When you do that, it’s easy to see that today’s job market is still not showing the type of disruption we experienced during the Great Recession, which was the last economic downturn not related to the pandemic. I’ll dig into a few numbers to highlight the differences.
Labor Market Metrics to Follow: Unemployment Insurance Claims
One of the main numbers to watch right now is the weekly release of unemployment insurance claims by the Department of Labor. They give a good sense of layoff impacts. (You can find this information each Thursday morning on dol.gov if you’d like to follow it yourself.)
Within the Labor Department’s report are two numbers to watch: initial claims and continued claims.
Initial Unemployment Claims
Initial unemployment insurance claims are an indicator of how many people have recently lost their jobs. Looking at a four-week moving average can help smooth out swings in individual weekly totals. The latest four-week average was just over 244,000 initial weekly claims. Initial claims have hovered around that range since about mid-March.
The same metric was approximately 215,000 in both 2022 and the 12 months prior to the pandemic.
What does that mean?
The report suggests that more people are being laid off at this point, but it appears to be steady and not currently increasing at a pace that would suggest job gains are about to plummet.
So again, we aren’t seeing underlying numbers similar to when mass layoffs occurred during the Great Recession. The average for initial unemployment insurance claims in 2008–2009 was 496,000 per week, and the labor force was much smaller back then. The unraveling that occurred then is not occurring now. At least not yet.
Long-Term Unemployment Claims
The other metric to look at in the report is continued unemployment insurance claims. After people’s initial filing for unemployment, they move to the continued claims category if they remain unemployed and keep collecting payments.
Continued unemployment insurance claims give an idea of whether people are eventually finding work after being laid off. If the number keeps growing, then there is likely a combination of more people being laid off and it taking longer for them to find a new job.
The most recent four-week average for continued unemployment insurance claims was just over 1.8 million people. Similar to initial claims, the figure has been somewhat steady since mid-to-late March.
One could surmise that the length of time it is taking people to find a new job is stabilizing rather than growing. While the number of continued claims has increased by about 300,000 from last year, it is at practically the same level as right before the pandemic. That may not feel the same as right before the pandemic, but the data suggests otherwise.
In 2008-2009, continued unemployment claims averaged almost 4.6 million. We are nowhere close to that level, but if you just read some of the headlines, you’d think the situation was the same.
The key difference is there are 9.6 million open jobs today and businesses are still hiring. During the depths of the Great Recession, job openings fell to 2.2 million. That’s why there were more people unemployed for longer compared to today’s labor market.
Let’s hope job openings remain elevated, but we do expect overall job gains to slow and trend closer to 100,000 per month at some point soon.

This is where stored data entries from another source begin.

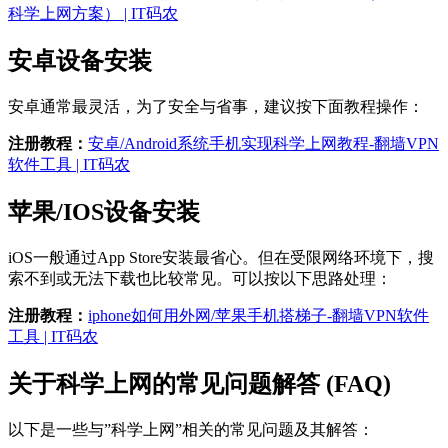
科学上网方案） | IT码农
安卓设备安装
安卓通常最灵活，为了安全与省事，建议按下面教程操作：
注册教程：
安卓/Android系统手机实现科学上网教程-翻墙VPN
软件工具 | IT码农
苹果/IOS设备安装
iOS一般通过App Store安装最省心。但在受限网络环境下，搜
索不到或无法下载也比较常见。可以按以下思路处理：
注册教程：
iphone如何用外网/苹果手机搭梯子-翻墙VPN软件
工具 | IT码农
关于科学上网的常见问题解答 (FAQ)
以下是一些与”科学上网”相关的常见问题及其解答：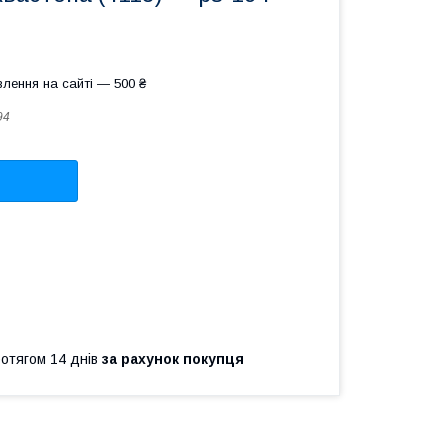
лення на сайті — 500 ₴
94
ротягом 14 днів
за рахунок покупця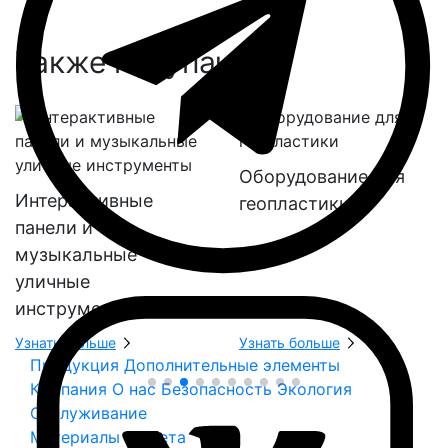
Также покупают:
Оборудование для
Интерактивные
геопластики
панели и
музыкальные
уличные
инструменты
Узнать больше
Узнать больше
Продукция
Дополнительные элементы
Компания
О нас
Безопасность
Экология
Обслуживание
Материалы и цвета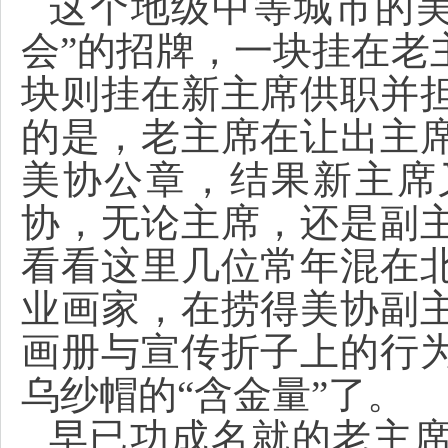
这个地级中等城市的美
会”的招牌，一块挂在老
块则挂在新主席供职并
的是，老主席在让出主
美协公章，结果新主席
协，无论主席，还是副
看看这里几位常年混在
业画家，在捞得美协副
画册与宣传折子上的行
乌纱帽的“含金量”了。
早已功成名就的老主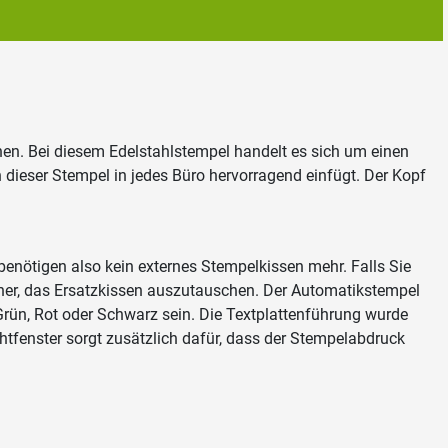
nen. Bei diesem Edelstahlstempel handelt es sich um einen
 dieser Stempel in jedes Büro hervorragend einfügt. Der Kopf
 benötigen also kein externes Stempelkissen mehr. Falls Sie
acher, das Ersatzkissen auszutauschen. Der Automatikstempel
 Grün, Rot oder Schwarz sein. Die Textplattenführung wurde
chtfenster sorgt zusätzlich dafür, dass der Stempelabdruck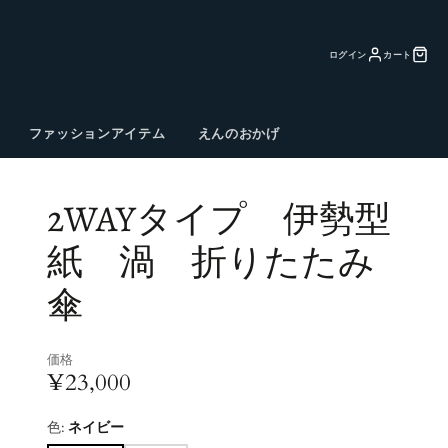
ログイン
カート
ファッションアイテム
えんのおかげ
2WAYタイプ 伊勢型
紙 渦 折りたたみ
傘
価格
¥23,000
色:
ネイビー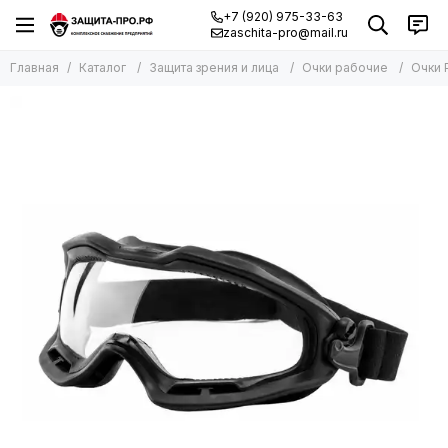
+7 (920) 975-33-63
zaschita-pro@mail.ru
Главная
Каталог
Защита зрения и лица
Очки рабочие
Очки 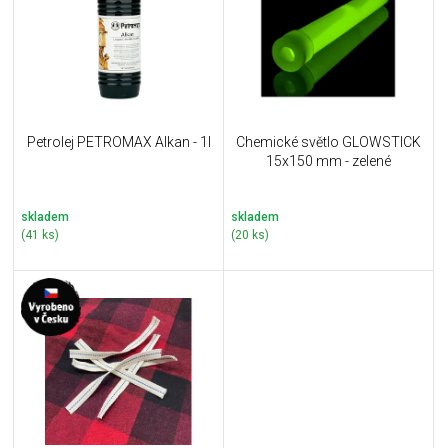
i
k
s
t
p
ů
r
o
d
u
Petrolej PETROMAX Alkan - 1l
Chemické světlo GLOWSTICK
k
15x150 mm - zelené
t
ů
skladem
skladem
(41 ks)
(20 ks)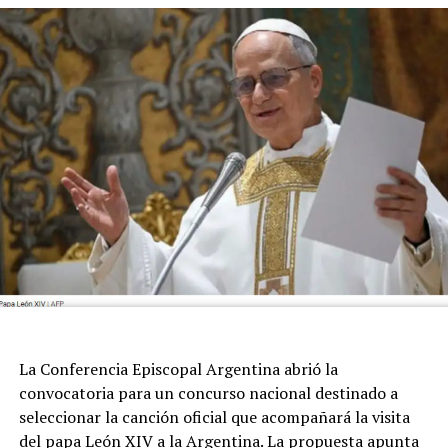
La Conferencia Episcopal Argentina abrió la
convocatoria para un concurso nacional destinado a
seleccionar la canción oficial que acompañará la visita
del papa León XIV a la Argentina. La propuesta apunta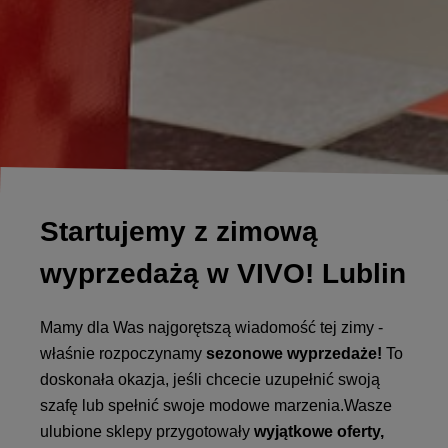
Startujemy z zimową
wyprzedażą w VIVO! Lublin
Mamy dla Was najgorętszą wiadomość tej zimy -
właśnie rozpoczynamy
sezonowe wyprzedaże!
To
doskonała okazja, jeśli chcecie uzupełnić swoją
szafę lub spełnić swoje modowe marzenia.Wasze
ulubione sklepy przygotowały
wyjątkowe oferty,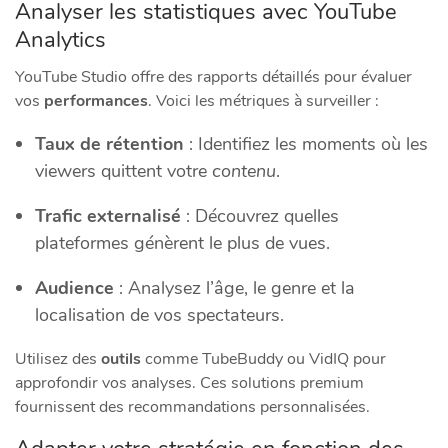
Analyser les statistiques avec YouTube
Analytics
YouTube Studio offre des rapports détaillés pour évaluer
vos
performances
. Voici les métriques à surveiller :
Taux de rétention
: Identifiez les moments où les
viewers quittent votre
contenu
.
Trafic externalisé
: Découvrez quelles
plateformes génèrent le plus de vues.
Audience
: Analysez l’âge, le genre et la
localisation de vos spectateurs.
Utilisez des
outils
comme TubeBuddy ou VidIQ pour
approfondir vos analyses. Ces solutions premium
fournissent des recommandations personnalisées.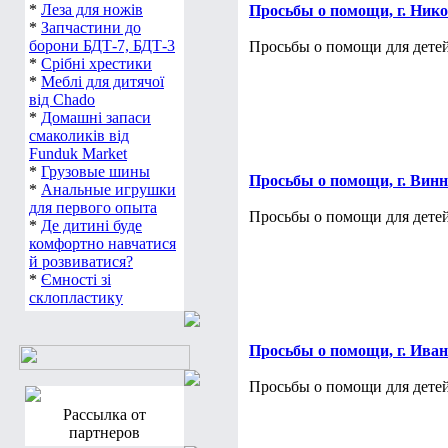
*
Леза для ножів
Просьбы о помощи, г. Ник
*
Запчастини до
борони БДТ-7, БДТ-3
Просьбы о помощи для детей
*
Срібні хрестики
*
Меблі для дитячої
від Chado
*
Домашні запаси
смаколиків від
Funduk Market
*
Грузовые шины
Просьбы о помощи, г. Вин
*
Анальные игрушки
для первого опыта
Просьбы о помощи для детей
*
Де дитині буде
комфортно навчатися
й розвиватися?
*
Ємності зі
склопластику
Просьбы о помощи, г. Ива
Просьбы о помощи для детей
Рассылка от
партнеров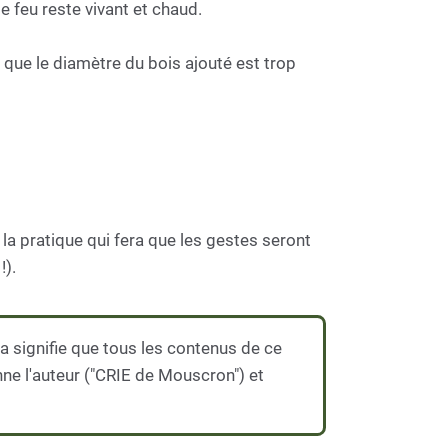
e feu reste vivant et chaud.
ce que le diamètre du bois ajouté est trop
 la pratique qui fera que les gestes seront
!).
 signifie que tous les contenus de ce
nne l'auteur ("CRIE de Mouscron") et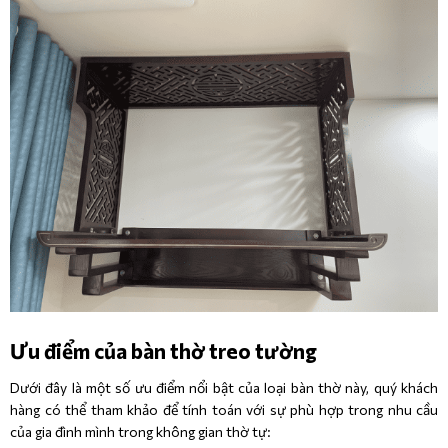
Ưu điểm của bàn thờ treo tường
Dưới đây là một số ưu điểm nổi bật của loại bàn thờ này, quý khách
hàng có thể tham khảo để tính toán với sự phù hợp trong nhu cầu
của gia đình mình trong không gian thờ tự: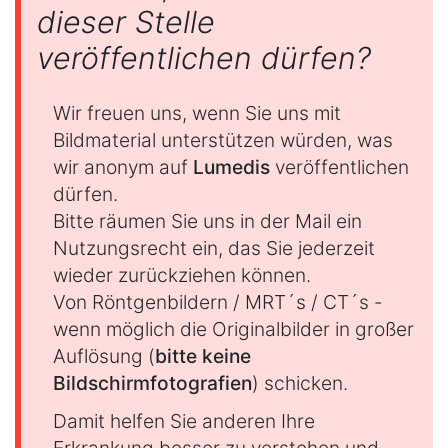
dieser Stelle
veröffentlichen dürfen?
Wir freuen uns, wenn Sie uns mit
Bildmaterial unterstützen würden, was
wir anonym auf
Lumedis
veröffentlichen
dürfen.
Bitte räumen Sie uns in der Mail ein
Nutzungsrecht ein, das Sie jederzeit
wieder zurückziehen können.
Von Röntgenbildern / MRT´s / CT´s -
wenn möglich die Originalbilder in großer
Auflösung (
bitte keine
Bildschirmfotografien
) schicken.
Damit helfen Sie anderen Ihre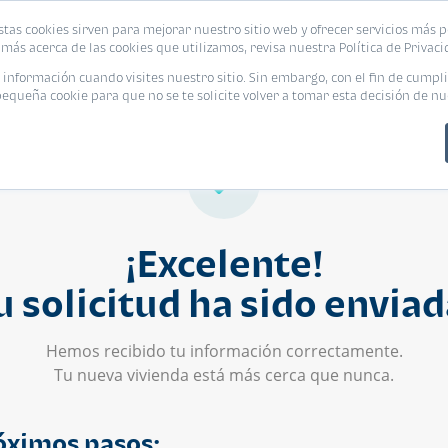
stas cookies sirven para mejorar nuestro sitio web y ofrecer servicios más p
s
Eventos
Promociones
Blog
Encue
más acerca de las cookies que utilizamos, revisa nuestra Política de Privaci
nformación cuando visites nuestro sitio. Sin embargo, con el fin de cumpli
queña cookie para que no se te solicite volver a tomar esta decisión de nu
¡Excelente!
u solicitud ha sido enviad
Hemos recibido tu información correctamente.
Tu nueva vivienda está más cerca que nunca.
óximos pasos: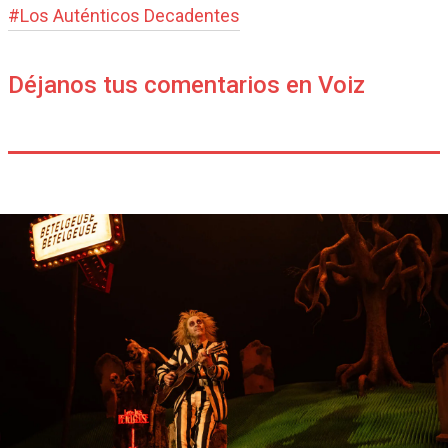
#
Los Auténticos Decadentes
Déjanos tus comentarios en Voiz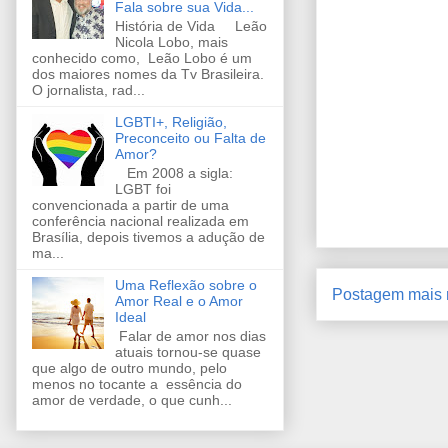
Fala sobre sua Vida...
História de Vida Leão
Nicola Lobo, mais
conhecido como, Leão Lobo é um
dos maiores nomes da Tv Brasileira.
O jornalista, rad...
LGBTI+, Religião,
Preconceito ou Falta de
Amor?
Em 2008 a sigla:
LGBT foi
convencionada a partir de uma
conferência nacional realizada em
Brasília, depois tivemos a adução de
ma...
Uma Reflexão sobre o
Postagem mais 
Amor Real e o Amor
Ideal
Falar de amor nos dias
atuais tornou-se quase
que algo de outro mundo, pelo
menos no tocante a essência do
amor de verdade, o que cunh...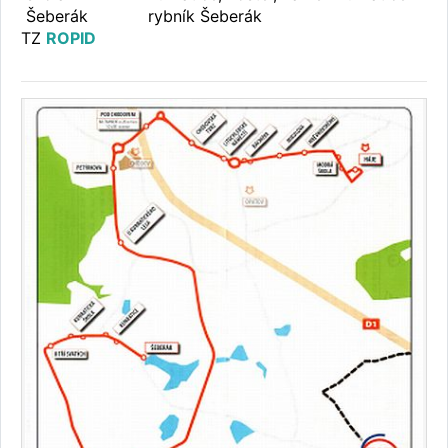
Šeberák
rybník Šeberák
TZ
ROPID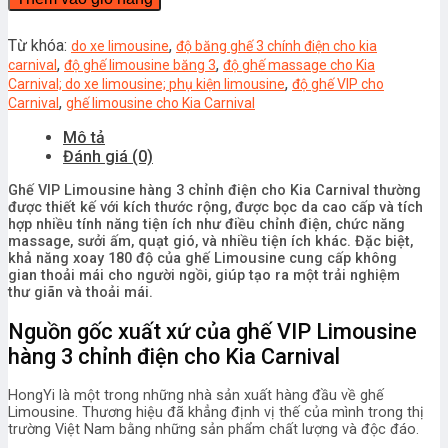
Hàng
3
Chỉnh
Từ khóa:
,
do xe limousine
độ băng ghế 3 chính điện cho kia
Điện
,
,
carnival
độ ghế limousine băng 3
độ ghế massage cho Kia
Cho
,
Carnival; do xe limousine; phụ kiện limousine
độ ghế VIP cho
Kia
,
Carnival
ghế limousine cho Kia Carnival
Carnival
Mô tả
số
Đánh giá (0)
lượng
Ghế VIP Limousine hàng 3 chỉnh điện cho Kia Carnival thường
được thiết kế với kích thước rộng, được bọc da cao cấp và tích
hợp nhiều tính năng tiện ích như điều chỉnh điện, chức năng
massage, sưởi ấm, quạt gió, và nhiều tiện ích khác. Đặc biệt,
khả năng xoay 180 độ của ghế Limousine cung cấp không
gian thoải mái cho người ngồi, giúp tạo ra một trải nghiệm
thư giãn và thoải mái.
Nguồn gốc xuất xứ của ghế VIP Limousine
hàng 3 chỉnh điện cho Kia Carnival
HongYi là một trong những nhà sản xuất hàng đầu về ghế
Limousine. Thương hiệu đã khẳng định vị thế của mình trong thị
trường Việt Nam bằng những sản phẩm chất lượng và độc đáo.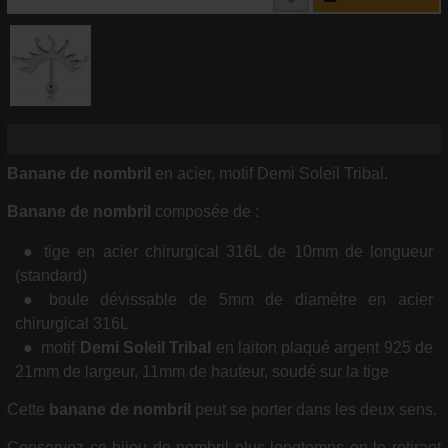
Banane de nombril
en acier, motif Demi Soleil Tribal.
Banane de nombril
composée de :
tige en acier chirurgical 316L de 10mm de longueur
(standard)
boule dévissable de 5mm de diamètre en acier
chirurgical 316L
motif
Demi Soleil
Tribal
en laiton plaqué argent 925 de
21mm de largeur, 11mm de hauteur, soudé sur la tige
Cette
banane de nombril
peut se porter dans les deux sens.
Conservez ce bijou de nombril plus longtemps en le retirant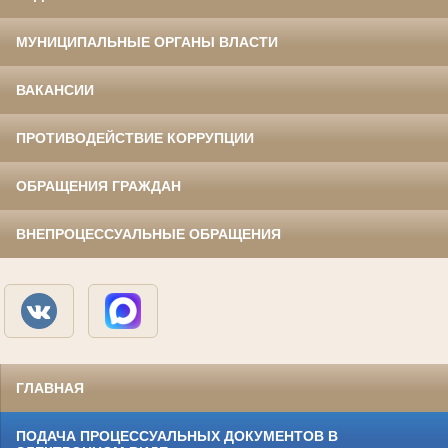
МУНИЦИПАЛЬНЫЕ ОРГАНЫ ВЛАСТИ
ВАКАНСИИ
ПРОТИВОДЕЙСТВИЕ КОРРУПЦИИ
ОБРАЩЕНИЯ ГРАЖДАН
ВНЕПРОЦЕССУАЛЬНЫЕ ОБРАЩЕНИЯ
ГЛАВНАЯ
ПОДАЧА ПРОЦЕССУАЛЬНЫХ ДОКУМЕНТОВ В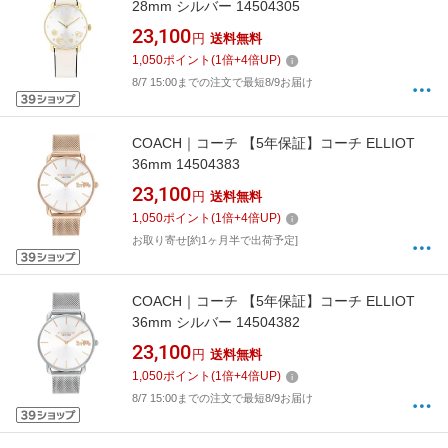
28mm シルバー 14504305
23,100
円
送料無料
1,050
ポイント
(
1
倍+
4
倍UP)
8/7 15:00までの注文で最短8/9お届け
COACH｜コーチ 【5年保証】コーチ ELLIOT
36mm 14504383
23,100
円
送料無料
1,050
ポイント
(
1
倍+
4
倍UP)
お取り寄せ[約1ヶ月半で出荷予定]
COACH｜コーチ 【5年保証】コーチ ELLIOT
36mm シルバー 14504382
23,100
円
送料無料
1,050
ポイント
(
1
倍+
4
倍UP)
8/7 15:00までの注文で最短8/9お届け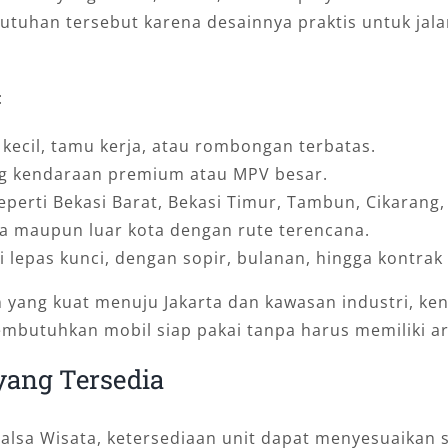
tuhan tersebut karena desainnya praktis untuk jal
:
 kecil, tamu kerja, atau rombongan terbatas.
ing kendaraan premium atau MPV besar.
erti Bekasi Barat, Bekasi Timur, Tambun, Cikarang, 
a maupun luar kota dengan rute terencana.
ri lepas kunci, dengan sopir, bulanan, hingga kontrak
n yang kuat menuju Jakarta dan kawasan industri, ke
embutuhkan mobil siap pakai tanpa harus memiliki a
yang Tersedia
alsa Wisata, ketersediaan unit dapat menyesuaikan 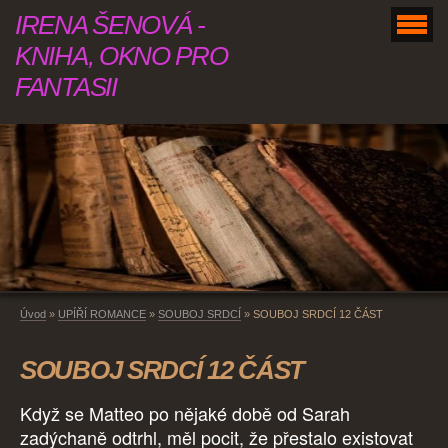
IRENA ŠENOVÁ -
KNIHA, OKNO PRO
FANTASII
Úvod
»
UPÍŘÍ ROMANCE
»
SOUBOJ SRDCÍ
»
SOUBOJ SRDCÍ 12 ČÁST
SOUBOJ SRDCÍ 12 ČÁST
Když se Matteo po nějaké době od Sarah
zadýchaně odtrhl, měl pocit, že přestalo existovat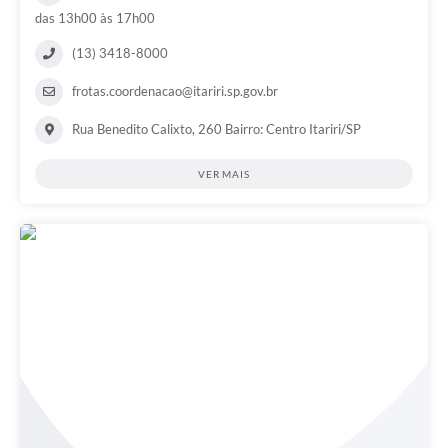
das 13h00 às 17h00
(13) 3418-8000
frotas.coordenacao@itariri.sp.gov.br
Rua Benedito Calixto, 260 Bairro: Centro Itariri/SP
VER MAIS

Despite Uncertainty, All Major Industries Added Jobs in April
As a final note, it’s important to clear up one other piece of misinformation that’s out there — which is that the only jobs being created are in the service industry or hospitality, and there’s no hiring in industries where layoffs are more prominent.
Again, the data suggests otherwise.
All major industries added jobs in April. The professional, scientific and technical services, and financial activities industries added a combined 68,000 jobs, and they’ve been some of the main targets for layoffs. Healthcare added 40,000 jobs, and government added 23,000.
At LaborIQ, we see all types of jobs being searched for backfilling existing roles or hiring new ones. Looking at usage stats from our product, customers are seeking compensation recommendations for accounting, operations, marketing, and HR jobs. Technology is also on the list, but we have seen a decline in searches for that group, while the others mentioned have been steady.